As an answer to: 30 years too late written by Danalee at 20 Jun 2004 03:19:20:

>foreskin hung out over the glans, very ragged and long. You couldn't even see >the glans, ever
>embarassment. Looking back I don't understand why a physician/pediatrician
>didn't step in at some point. Surely, it must've been apparent that this was not
>healthy?

Yes and no. If the foreskin can retract when flaccid but not when hard, then a physician may not notice anything wrong since he can retract foreskin and see there there are no infections.

Or it could be that the physician did recomment treatment to the guy and knew very well that his foreskin was not functioning properly, but the onwer consistently refused for whatever reasons (fear of pain, pride, refusing to admit he is "deffective" etc) and claims that his foreksin causes him no problems.

When I was a teenager, I too had long foreskin and although it could retract fully, I was concerned about its length and set out to find as much information as I could in medical books. Alas, while the problems of the foreskin (infections etc) and circumcision techniques were documented a billion times, there was very little if any documentation on how a normal foreskin was. (for instance, medical books showed no authoritative information on whether a "normal" foreskin retracted by itself or continued to stay on glans during erection).

With this in mind, if that is the information physicians had, then they had very little to judge your ex husband's foreskin, especially if he was in the USA. Without good documentation on the "normal foreskin", the only way for a physician to gauge a patient's foreskin would be to compare it against all the other foreskins's he has seen in his job. And in the USA, the average physician hasn't seen enough foreskin to be able to pass judgement on an individual foreskin, and your ex's physician may have though your husband's foreskin was perfectly average and thus didn't make a fuss about it.

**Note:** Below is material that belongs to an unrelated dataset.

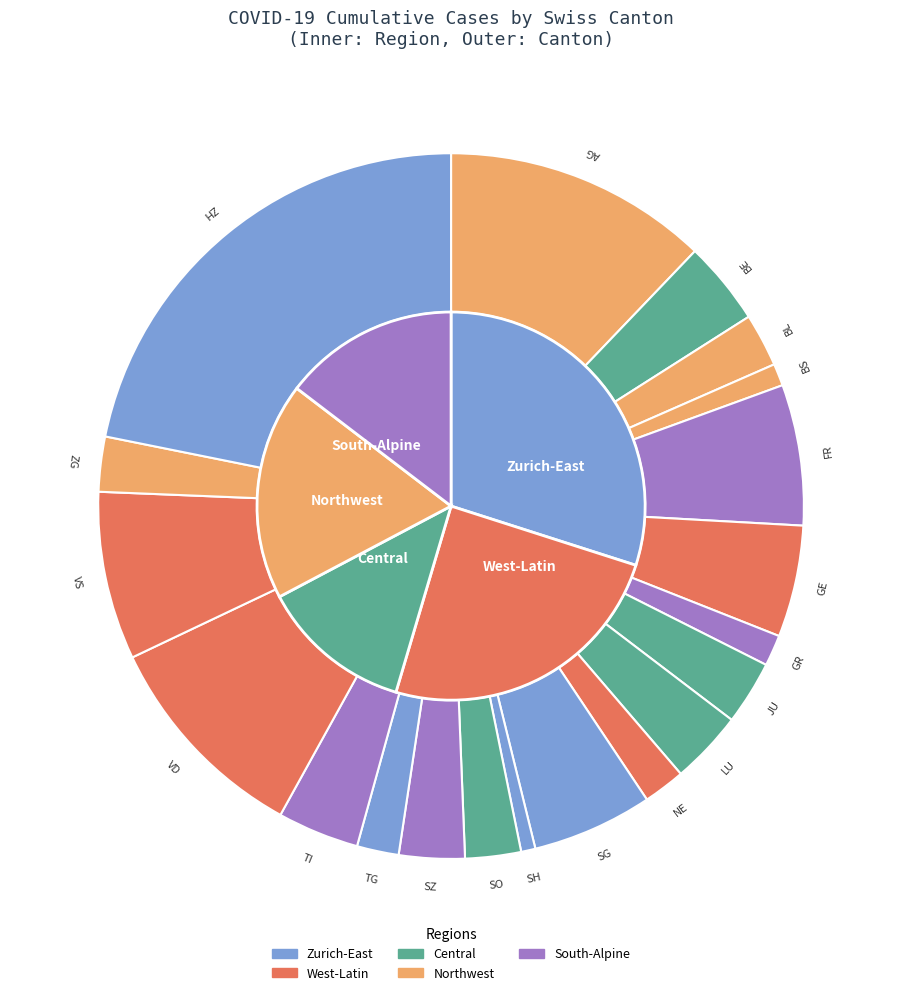

Combined, do ZG and SG account for over 50%?

No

Also note that 30 years ago, the term "partial circumcision" where the foreksin is just shortened instead of totally removed was unknown and doctors would have refused such a treatment (many are still quite reluctant). Even some 20 years ago, when my foreskin was trimmed, it was still very rare, and it is only because I had read about it in a short passage in one urology book that I knew it could be done.

I find it extremely hard to understand how a guy such as your ex would not have realised something was wrong with his penis, especially when sex with you just didn't work. I suspect he was more in denial.

Had you challenged his manhood/courage because he feared getting his penis fixed, I suspect he may have done something about it.